-- DATASET ENTRIES --
[Start of section]
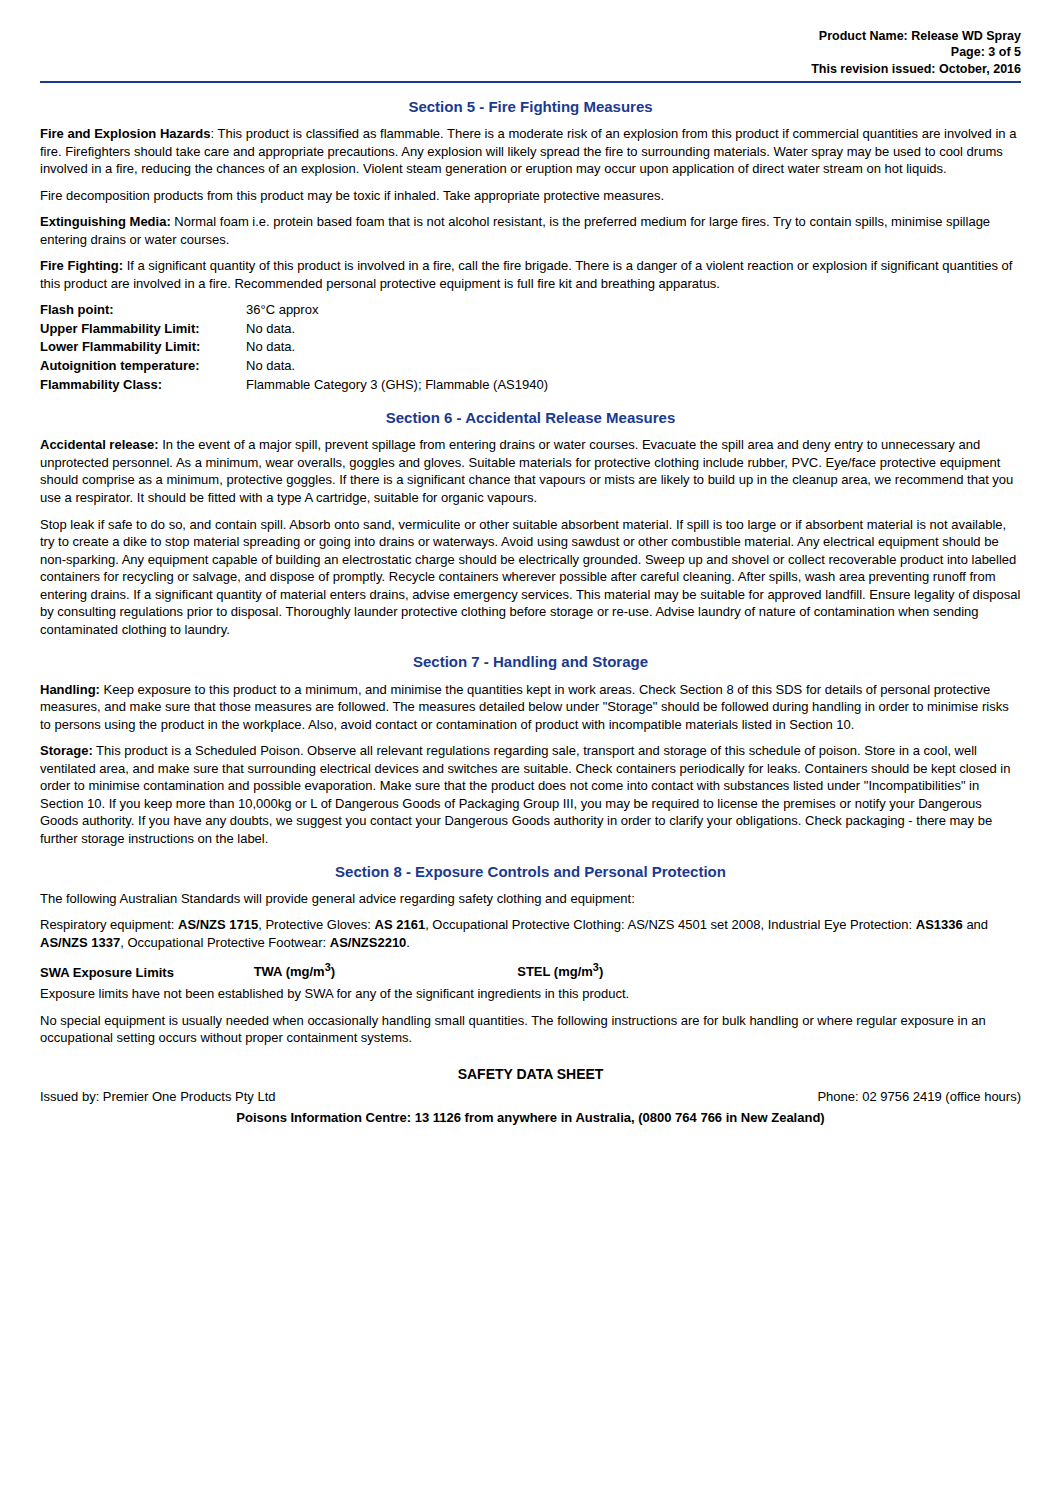Product Name: Release WD Spray
Page: 3 of 5
This revision issued: October, 2016
Section 5 - Fire Fighting Measures
Fire and Explosion Hazards: This product is classified as flammable. There is a moderate risk of an explosion from this product if commercial quantities are involved in a fire. Firefighters should take care and appropriate precautions. Any explosion will likely spread the fire to surrounding materials. Water spray may be used to cool drums involved in a fire, reducing the chances of an explosion. Violent steam generation or eruption may occur upon application of direct water stream on hot liquids.
Fire decomposition products from this product may be toxic if inhaled. Take appropriate protective measures.
Extinguishing Media: Normal foam i.e. protein based foam that is not alcohol resistant, is the preferred medium for large fires. Try to contain spills, minimise spillage entering drains or water courses.
Fire Fighting: If a significant quantity of this product is involved in a fire, call the fire brigade. There is a danger of a violent reaction or explosion if significant quantities of this product are involved in a fire. Recommended personal protective equipment is full fire kit and breathing apparatus.
| Flash point: | 36°C approx |
| Upper Flammability Limit: | No data. |
| Lower Flammability Limit: | No data. |
| Autoignition temperature: | No data. |
| Flammability Class: | Flammable Category 3 (GHS); Flammable (AS1940) |
Section 6 - Accidental Release Measures
Accidental release: In the event of a major spill, prevent spillage from entering drains or water courses. Evacuate the spill area and deny entry to unnecessary and unprotected personnel. As a minimum, wear overalls, goggles and gloves. Suitable materials for protective clothing include rubber, PVC. Eye/face protective equipment should comprise as a minimum, protective goggles. If there is a significant chance that vapours or mists are likely to build up in the cleanup area, we recommend that you use a respirator. It should be fitted with a type A cartridge, suitable for organic vapours.
Stop leak if safe to do so, and contain spill. Absorb onto sand, vermiculite or other suitable absorbent material. If spill is too large or if absorbent material is not available, try to create a dike to stop material spreading or going into drains or waterways. Avoid using sawdust or other combustible material. Any electrical equipment should be non-sparking. Any equipment capable of building an electrostatic charge should be electrically grounded. Sweep up and shovel or collect recoverable product into labelled containers for recycling or salvage, and dispose of promptly. Recycle containers wherever possible after careful cleaning. After spills, wash area preventing runoff from entering drains. If a significant quantity of material enters drains, advise emergency services. This material may be suitable for approved landfill. Ensure legality of disposal by consulting regulations prior to disposal. Thoroughly launder protective clothing before storage or re-use. Advise laundry of nature of contamination when sending contaminated clothing to laundry.
Section 7 - Handling and Storage
Handling: Keep exposure to this product to a minimum, and minimise the quantities kept in work areas. Check Section 8 of this SDS for details of personal protective measures, and make sure that those measures are followed. The measures detailed below under "Storage" should be followed during handling in order to minimise risks to persons using the product in the workplace. Also, avoid contact or contamination of product with incompatible materials listed in Section 10.
Storage: This product is a Scheduled Poison. Observe all relevant regulations regarding sale, transport and storage of this schedule of poison. Store in a cool, well ventilated area, and make sure that surrounding electrical devices and switches are suitable. Check containers periodically for leaks. Containers should be kept closed in order to minimise contamination and possible evaporation. Make sure that the product does not come into contact with substances listed under "Incompatibilities" in Section 10. If you keep more than 10,000kg or L of Dangerous Goods of Packaging Group III, you may be required to license the premises or notify your Dangerous Goods authority. If you have any doubts, we suggest you contact your Dangerous Goods authority in order to clarify your obligations. Check packaging - there may be further storage instructions on the label.
Section 8 - Exposure Controls and Personal Protection
The following Australian Standards will provide general advice regarding safety clothing and equipment:
Respiratory equipment: AS/NZS 1715, Protective Gloves: AS 2161, Occupational Protective Clothing: AS/NZS 4501 set 2008, Industrial Eye Protection: AS1336 and AS/NZS 1337, Occupational Protective Footwear: AS/NZS2210.
SWA Exposure Limits TWA (mg/m3) STEL (mg/m3)
Exposure limits have not been established by SWA for any of the significant ingredients in this product.
No special equipment is usually needed when occasionally handling small quantities. The following instructions are for bulk handling or where regular exposure in an occupational setting occurs without proper containment systems.
SAFETY DATA SHEET
Issued by: Premier One Products Pty Ltd Phone: 02 9756 2419 (office hours)
Poisons Information Centre: 13 1126 from anywhere in Australia, (0800 764 766 in New Zealand)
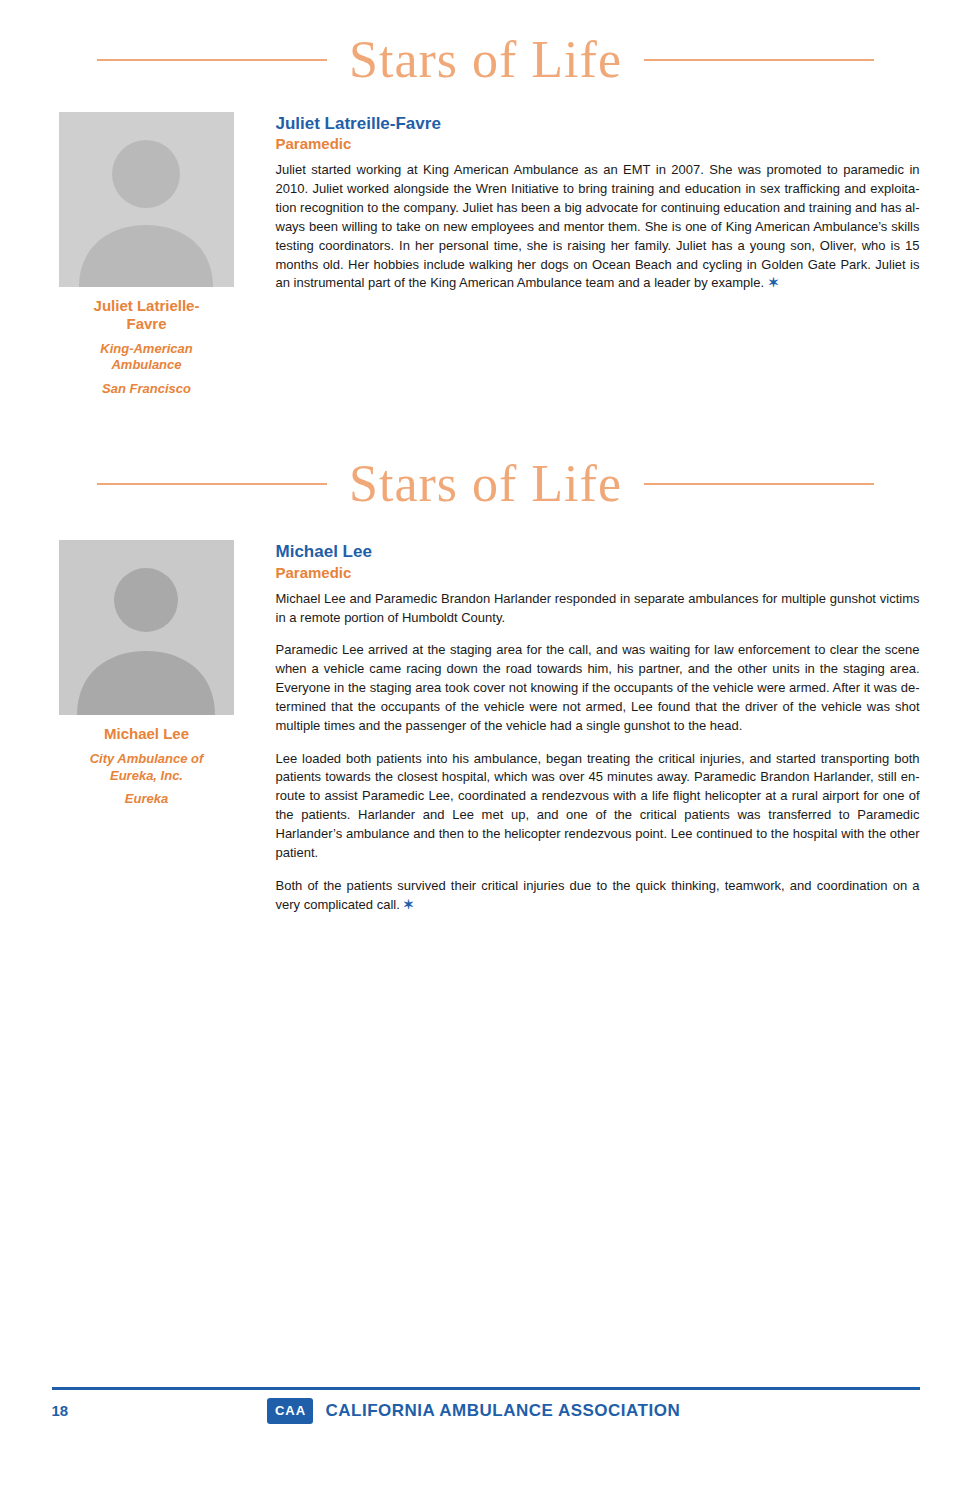Stars of Life
Juliet Latrielle-
Favre
King-American
Ambulance
San Francisco
Juliet Latreille-Favre
Paramedic
Juliet started working at King American Ambulance as an EMT in 2007. She was promoted to paramedic in 2010. Juliet worked alongside the Wren Initiative to bring training and education in sex trafficking and exploitation recognition to the company. Juliet has been a big advocate for continuing education and training and has always been willing to take on new employees and mentor them. She is one of King American Ambulance’s skills testing coordinators. In her personal time, she is raising her family. Juliet has a young son, Oliver, who is 15 months old. Her hobbies include walking her dogs on Ocean Beach and cycling in Golden Gate Park. Juliet is an instrumental part of the King American Ambulance team and a leader by example. ✶
Stars of Life
Michael Lee
City Ambulance of
Eureka, Inc.
Eureka
Michael Lee
Paramedic
Michael Lee and Paramedic Brandon Harlander responded in separate ambulances for multiple gunshot victims in a remote portion of Humboldt County.
Paramedic Lee arrived at the staging area for the call, and was waiting for law enforcement to clear the scene when a vehicle came racing down the road towards him, his partner, and the other units in the staging area. Everyone in the staging area took cover not knowing if the occupants of the vehicle were armed. After it was determined that the occupants of the vehicle were not armed, Lee found that the driver of the vehicle was shot multiple times and the passenger of the vehicle had a single gunshot to the head.
Lee loaded both patients into his ambulance, began treating the critical injuries, and started transporting both patients towards the closest hospital, which was over 45 minutes away. Paramedic Brandon Harlander, still enroute to assist Paramedic Lee, coordinated a rendezvous with a life flight helicopter at a rural airport for one of the patients. Harlander and Lee met up, and one of the critical patients was transferred to Paramedic Harlander’s ambulance and then to the helicopter rendezvous point. Lee continued to the hospital with the other patient.
Both of the patients survived their critical injuries due to the quick thinking, teamwork, and coordination on a very complicated call. ✶
18
CAA
CALIFORNIA AMBULANCE ASSOCIATION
[End of section]
-- WHAT YOU HAVE TO DO --
With the pictures left out, output all the entries exactly.

-- WRITTEN SOLUTION --
Product Name: Release WD Spray
Page: 3 of 5
This revision issued: October, 2016
Section 5 - Fire Fighting Measures
Fire and Explosion Hazards: This product is classified as flammable. There is a moderate risk of an explosion from this product if commercial quantities are involved in a fire. Firefighters should take care and appropriate precautions. Any explosion will likely spread the fire to surrounding materials. Water spray may be used to cool drums involved in a fire, reducing the chances of an explosion. Violent steam generation or eruption may occur upon application of direct water stream on hot liquids.
Fire decomposition products from this product may be toxic if inhaled. Take appropriate protective measures.
Extinguishing Media: Normal foam i.e. protein based foam that is not alcohol resistant, is the preferred medium for large fires. Try to contain spills, minimise spillage entering drains or water courses.
Fire Fighting: If a significant quantity of this product is involved in a fire, call the fire brigade. There is a danger of a violent reaction or explosion if significant quantities of this product are involved in a fire. Recommended personal protective equipment is full fire kit and breathing apparatus.
| Flash point: | 36°C approx |
| Upper Flammability Limit: | No data. |
| Lower Flammability Limit: | No data. |
| Autoignition temperature: | No data. |
| Flammability Class: | Flammable Category 3 (GHS); Flammable (AS1940) |
Section 6 - Accidental Release Measures
Accidental release: In the event of a major spill, prevent spillage from entering drains or water courses. Evacuate the spill area and deny entry to unnecessary and unprotected personnel. As a minimum, wear overalls, goggles and gloves. Suitable materials for protective clothing include rubber, PVC. Eye/face protective equipment should comprise as a minimum, protective goggles. If there is a significant chance that vapours or mists are likely to build up in the cleanup area, we recommend that you use a respirator. It should be fitted with a type A cartridge, suitable for organic vapours.
Stop leak if safe to do so, and contain spill. Absorb onto sand, vermiculite or other suitable absorbent material. If spill is too large or if absorbent material is not available, try to create a dike to stop material spreading or going into drains or waterways. Avoid using sawdust or other combustible material. Any electrical equipment should be non-sparking. Any equipment capable of building an electrostatic charge should be electrically grounded. Sweep up and shovel or collect recoverable product into labelled containers for recycling or salvage, and dispose of promptly. Recycle containers wherever possible after careful cleaning. After spills, wash area preventing runoff from entering drains. If a significant quantity of material enters drains, advise emergency services. This material may be suitable for approved landfill. Ensure legality of disposal by consulting regulations prior to disposal. Thoroughly launder protective clothing before storage or re-use. Advise laundry of nature of contamination when sending contaminated clothing to laundry.
Section 7 - Handling and Storage
Handling: Keep exposure to this product to a minimum, and minimise the quantities kept in work areas. Check Section 8 of this SDS for details of personal protective measures, and make sure that those measures are followed. The measures detailed below under "Storage" should be followed during handling in order to minimise risks to persons using the product in the workplace. Also, avoid contact or contamination of product with incompatible materials listed in Section 10.
Storage: This product is a Scheduled Poison. Observe all relevant regulations regarding sale, transport and storage of this schedule of poison. Store in a cool, well ventilated area, and make sure that surrounding electrical devices and switches are suitable. Check containers periodically for leaks. Containers should be kept closed in order to minimise contamination and possible evaporation. Make sure that the product does not come into contact with substances listed under "Incompatibilities" in Section 10. If you keep more than 10,000kg or L of Dangerous Goods of Packaging Group III, you may be required to license the premises or notify your Dangerous Goods authority. If you have any doubts, we suggest you contact your Dangerous Goods authority in order to clarify your obligations. Check packaging - there may be further storage instructions on the label.
Section 8 - Exposure Controls and Personal Protection
The following Australian Standards will provide general advice regarding safety clothing and equipment:
Respiratory equipment: AS/NZS 1715, Protective Gloves: AS 2161, Occupational Protective Clothing: AS/NZS 4501 set 2008, Industrial Eye Protection: AS1336 and AS/NZS 1337, Occupational Protective Footwear: AS/NZS2210.
SWA Exposure Limits TWA (mg/m3) STEL (mg/m3)
Exposure limits have not been established by SWA for any of the significant ingredients in this product.
No special equipment is usually needed when occasionally handling small quantities. The following instructions are for bulk handling or where regular exposure in an occupational setting occurs without proper containment systems.
SAFETY DATA SHEET
Issued by: Premier One Products Pty Ltd Phone: 02 9756 2419 (office hours)
Poisons Information Centre: 13 1126 from anywhere in Australia, (0800 764 766 in New Zealand)
Stars of Life
Juliet Latrielle-
Favre
King-American
Ambulance
San Francisco
Juliet Latreille-Favre
Paramedic
Juliet started working at King American Ambulance as an EMT in 2007. She was promoted to paramedic in 2010. Juliet worked alongside the Wren Initiative to bring training and education in sex trafficking and exploitation recognition to the company. Juliet has been a big advocate for continuing education and training and has always been willing to take on new employees and mentor them. She is one of King American Ambulance’s skills testing coordinators. In her personal time, she is raising her family. Juliet has a young son, Oliver, who is 15 months old. Her hobbies include walking her dogs on Ocean Beach and cycling in Golden Gate Park. Juliet is an instrumental part of the King American Ambulance team and a leader by example. ✶
Stars of Life
Michael Lee
City Ambulance of
Eureka, Inc.
Eureka
Michael Lee
Paramedic
Michael Lee and Paramedic Brandon Harlander responded in separate ambulances for multiple gunshot victims in a remote portion of Humboldt County.
Paramedic Lee arrived at the staging area for the call, and was waiting for law enforcement to clear the scene when a vehicle came racing down the road towards him, his partner, and the other units in the staging area. Everyone in the staging area took cover not knowing if the occupants of the vehicle were armed. After it was determined that the occupants of the vehicle were not armed, Lee found that the driver of the vehicle was shot multiple times and the passenger of the vehicle had a single gunshot to the head.
Lee loaded both patients into his ambulance, began treating the critical injuries, and started transporting both patients towards the closest hospital, which was over 45 minutes away. Paramedic Brandon Harlander, still enroute to assist Paramedic Lee, coordinated a rendezvous with a life flight helicopter at a rural airport for one of the patients. Harlander and Lee met up, and one of the critical patients was transferred to Paramedic Harlander’s ambulance and then to the helicopter rendezvous point. Lee continued to the hospital with the other patient.
Both of the patients survived their critical injuries due to the quick thinking, teamwork, and coordination on a very complicated call. ✶
18
CAA
CALIFORNIA AMBULANCE ASSOCIATION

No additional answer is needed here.